Добавить в цитаты Настройки чтения

Страница 6 из 10



— Знаете, как называется?

Богуш сказал, что не знает.

— Ну так вот, называется это туранка, пастухи носят ее в горах, чтобы не заблудиться.

— И когда привидение в доме, туранку втыкают во все четыре угла у потолка, потом где главная дверь, под порог и на порог, тогда у привидения нет силы в доме, — добавила Зузула, показывая, что и она кое-что знает.

— А если привидение преследует кого-нибудь в безлюдных горах, лучше всего, как говорил мне наш пастух, вывернуться наизнанку, — поддержал разговор Зверка.

— Как это? — спросил с улыбкой Богуш. Зверка пояснил ему, что тот, кого преследует привидение, должен быстро вывернуть куртку или шубу наизнанку, чтобы привидение решило, будто это кто-то другой, и отстало.

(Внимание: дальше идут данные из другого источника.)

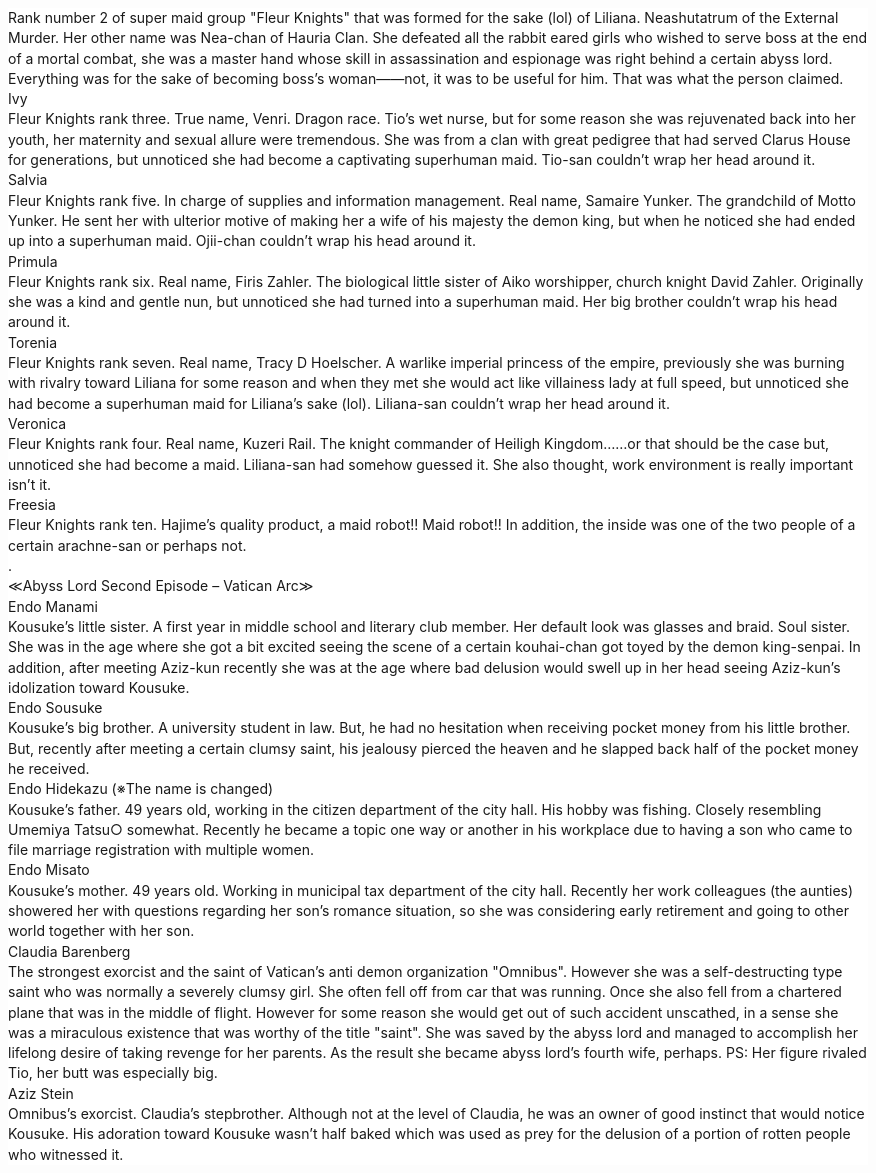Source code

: Rank number 2 of super maid group "Fleur Knights" that was formed for the sake (lol) of Liliana. Neashutatrum of the External Murder. Her other name was Nea-chan of Hauria Clan. She defeated all the rabbit eared girls who wished to serve boss at the end of a mortal combat, she was a master hand whose skill in assassination and espionage was right behind a certain abyss lord. Everything was for the sake of becoming boss’s woman――not, it was to be useful for him. That was what the person claimed.<br/>
Ivy<br/>
Fleur Knights rank three. True name, Venri. Dragon race. Tio’s wet nurse, but for some reason she was rejuvenated back into her youth, her maternity and sexual allure were tremendous. She was from a clan with great pedigree that had served Clarus House for generations, but unnoticed she had become a captivating superhuman maid. Tio-san couldn’t wrap her head around it.<br/>
Salvia<br/>
Fleur Knights rank five. In charge of supplies and information management. Real name, Samaire Yunker. The grandchild of Motto Yunker. He sent her with ulterior motive of making her a wife of his majesty the demon king, but when he noticed she had ended up into a superhuman maid. Ojii-chan couldn’t wrap his head around it.<br/>
Primula<br/>
Fleur Knights rank six. Real name, Firis Zahler. The biological little sister of Aiko worshipper, church knight David Zahler. Originally she was a kind and gentle nun, but unnoticed she had turned into a superhuman maid. Her big brother couldn’t wrap his head around it.<br/>
Torenia<br/>
Fleur Knights rank seven. Real name, Tracy D Hoelscher. A warlike imperial princess of the empire, previously she was burning with rivalry toward Liliana for some reason and when they met she would act like villainess lady at full speed, but unnoticed she had become a superhuman maid for Liliana’s sake (lol). Liliana-san couldn’t wrap her head around it.<br/>
Veronica<br/>
Fleur Knights rank four. Real name, Kuzeri Rail. The knight commander of Heiligh Kingdom……or that should be the case but, unnoticed she had become a maid. Liliana-san had somehow guessed it. She also thought, work environment is really important isn’t it.<br/>
Freesia<br/>
Fleur Knights rank ten. Hajime’s quality product, a maid robot!! Maid robot!! In addition, the inside was one of the two people of a certain arachne-san or perhaps not.<br/>
.<br/>
≪Abyss Lord Second Episode – Vatican Arc≫<br/>
Endo Manami <br/>
Kousuke’s little sister. A first year in middle school and literary club member. Her default look was glasses and braid. Soul sister. She was in the age where she got a bit excited seeing the scene of a certain kouhai-chan got toyed by the demon king-senpai. In addition, after meeting Aziz-kun recently she was at the age where bad delusion would swell up in her head seeing Aziz-kun’s idolization toward Kousuke.<br/>
Endo Sousuke<br/>
Kousuke’s big brother. A university student in law. But, he had no hesitation when receiving pocket money from his little brother. But, recently after meeting a certain clumsy saint, his jealousy pierced the heaven and he slapped back half of the pocket money he received.<br/>
Endo Hidekazu (※The name is changed)<br/>
Kousuke’s father. 49 years old, working in the citizen department of the city hall. His hobby was fishing. Closely resembling Umemiya Tatsu○ somewhat. Recently he became a topic one way or another in his workplace due to having a son who came to file marriage registration with multiple women.<br/>
Endo Misato<br/>
Kousuke’s mother. 49 years old. Working in municipal tax department of the city hall. Recently her work colleagues (the aunties) showered her with questions regarding her son’s romance situation, so she was considering early retirement and going to other world together with her son.<br/>
Claudia Barenberg<br/>
The strongest exorcist and the saint of Vatican’s anti demon organization "Omnibus". However she was a self-destructing type saint who was normally a severely clumsy girl. She often fell off from car that was running. Once she also fell from a chartered plane that was in the middle of flight. However for some reason she would get out of such accident unscathed, in a sense she was a miraculous existence that was worthy of the title "saint". She was saved by the abyss lord and managed to accomplish her lifelong desire of taking revenge for her parents. As the result she became abyss lord’s fourth wife, perhaps. PS: Her figure rivaled Tio, her butt was especially big.<br/>
Aziz Stein<br/>
Omnibus’s exorcist. Claudia’s stepbrother. Although not at the level of Claudia, he was an owner of good instinct that would notice Kousuke. His adoration toward Kousuke wasn’t half baked which was used as prey for the delusion of a portion of rotten people who witnessed it.<br/>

Не задерживаясь дольше, они снова двинулись небольшой долиной вдоль ручейка, который, однако, вскоре пропал в горе, уйдя под землю. В этом месте они свернули с дороги и стали подниматься по лесным тропкам. Зверка счел, что так будет ближе, и пошел впереди, потому что хорошо знал дорогу. Богуш никогда бы не поверил, что таким путем, как они двигаются, можно дойти до места. Никаких примет дороги не было, хотя иногда казалось, что деревья образуют коридор, и под ними по мягкой, буйной траве легко шагалось. Но тут же путники оказывались снова в густом лесу среди высоких пихт и елей невероятной толщины. Им приходилось лезть по скалам, они падали в ямы, оставшиеся после корчевки, погружаясь в вязкий перегной, продирались сквозь густые заросли ежевики, путаясь в них, не раз перелезали через огромные, истлевшие стволы, карабкаясь на них и снова спускаясь на землю. И все же это была дорога, правда, знакомая только местным жителям. Зверка шел по ней уверенно, как у себя дома, но вела его не она, а деревья. Он осматривал их по обеим сторонам, отыскивая зарубки. Разбираться в них научил его отец, а отца, наверно, дед. И сам Зверка делал топориком засечки, там, где знак был неясным или помеченного ранее дерева почему-то не было. Преодолев крутой склон с буреломом, вышли на поляну, поросшую буйной зеленой травой, среди которой торчали замшелые пни.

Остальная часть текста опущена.